Meral Akşener altılı masadan ayrıldığını, oldukça sert bir üslupla açıkladı bugün. Ve bugün Kılıçdaroğlu önce SOLparti Başkanlar Kurulu Üyesi Önder İşleyen'le sonra da TİP Genel Başkanı Erkan Baş'la görüştü. Meral Akşener'in ayrılığı ne kadar şaşkınlık ve üzüntü yarattıysa sosyalist partilerle görüşme de o oranda sevindirici oldu.
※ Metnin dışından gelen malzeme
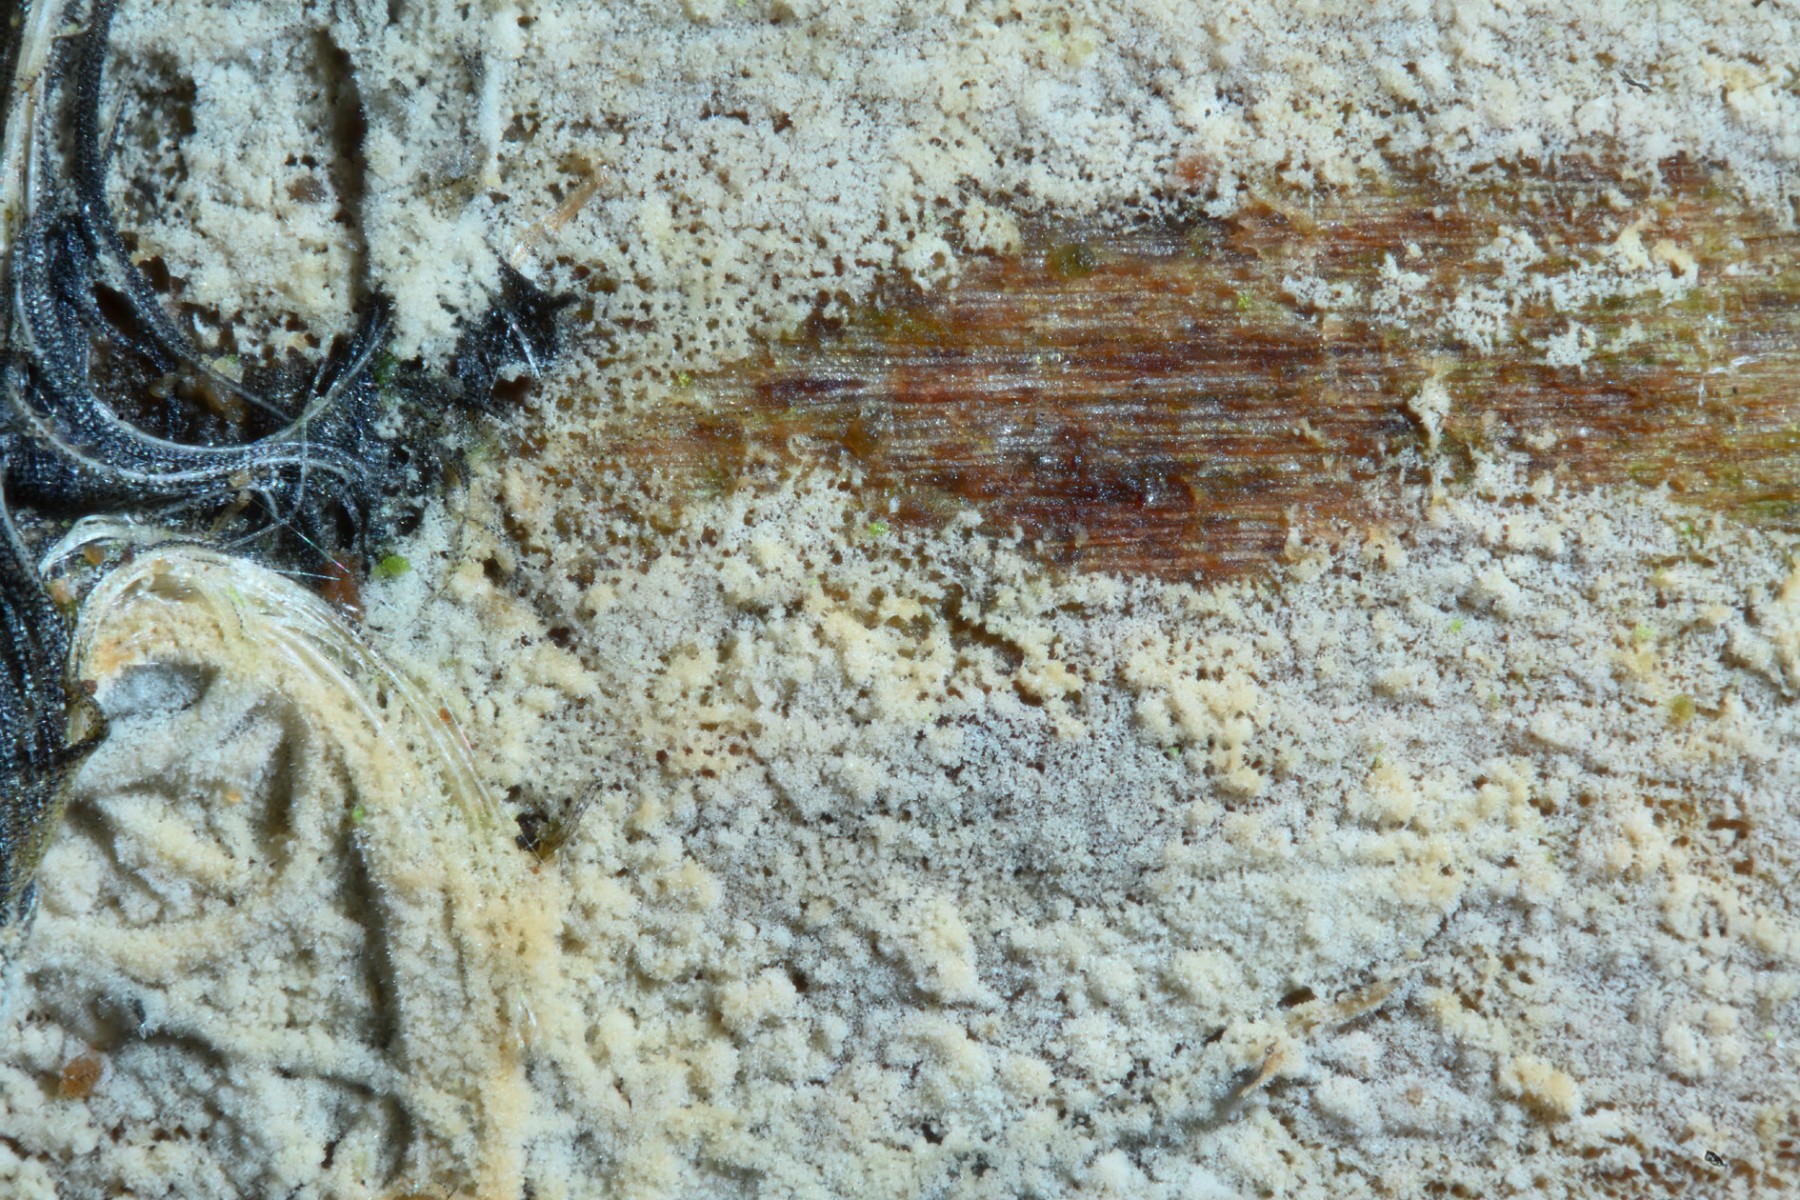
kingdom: Fungi
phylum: Basidiomycota
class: Agaricomycetes
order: Hymenochaetales
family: Hyphodontiaceae
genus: Hyphodontia
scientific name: Hyphodontia pallidula
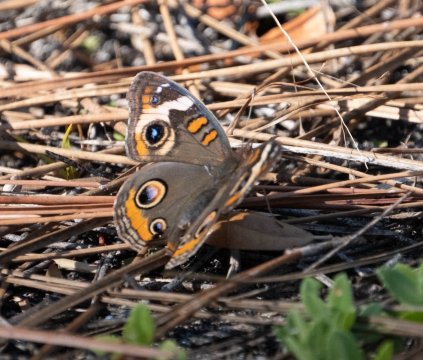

Meral Akşener'i konuşuruz, aslında çok da konuşulacak bir şey yok ya. Aslına döndü mü denilir, yoksa Akşener'in süreci yönetemediği, partisine hakim olamadığı mı? Ama önemli olan, Akşener'in ayrılığının masadaki diğer sağ parti liderlerinin de tepkisine yol açması. Millet ittifakı bir eksikle yoluna devam edecek. Pazartesi bir araya geleceklerdi, yarın, pazar günü toplanma kararı verdiler. Klıçdaroğlu'nun adaylığı açıklanırsa İYİP'in yerine sosyalist partiler ittfak içinde veya dışında kalarak destek olacaklarını açık açık söylediler. Büyük olasılıkla HDP ve Emek ve Özgürlük ittifakı da bu gelişmeler karşısında kendi adayını çıkarmayacak ve Kılıçdaroğlu'na desteğini açıklayacaktır. Belki de böylesi daha iyi oldu. Masa sağa çok fazla yaslanmıştı; bu gelişmelerle daha umut verici oldu.
Asıl sorun bu gelişmenin, bu yeni yapılanmanın seçimi kazanıp kazanamayacağı. Evet, biraz üzüntü verici bir gelişme var ortada ama kesinlikle karamsarlığa gerek yok. İYİP'le birlikte Kılıçdaroğlu ilk turda açık ara seçimi alabilirdi, ama Meral Akşener'in bu ''intiharı'' sonucunda seçim yine kaybedilmez ve en fazla iknci tura kalır. Toplumda büyük bir değişim iradesi var ve bu değişim iradesi bir şekilde sandığa yansıyacaktır, diye düşünüyorum.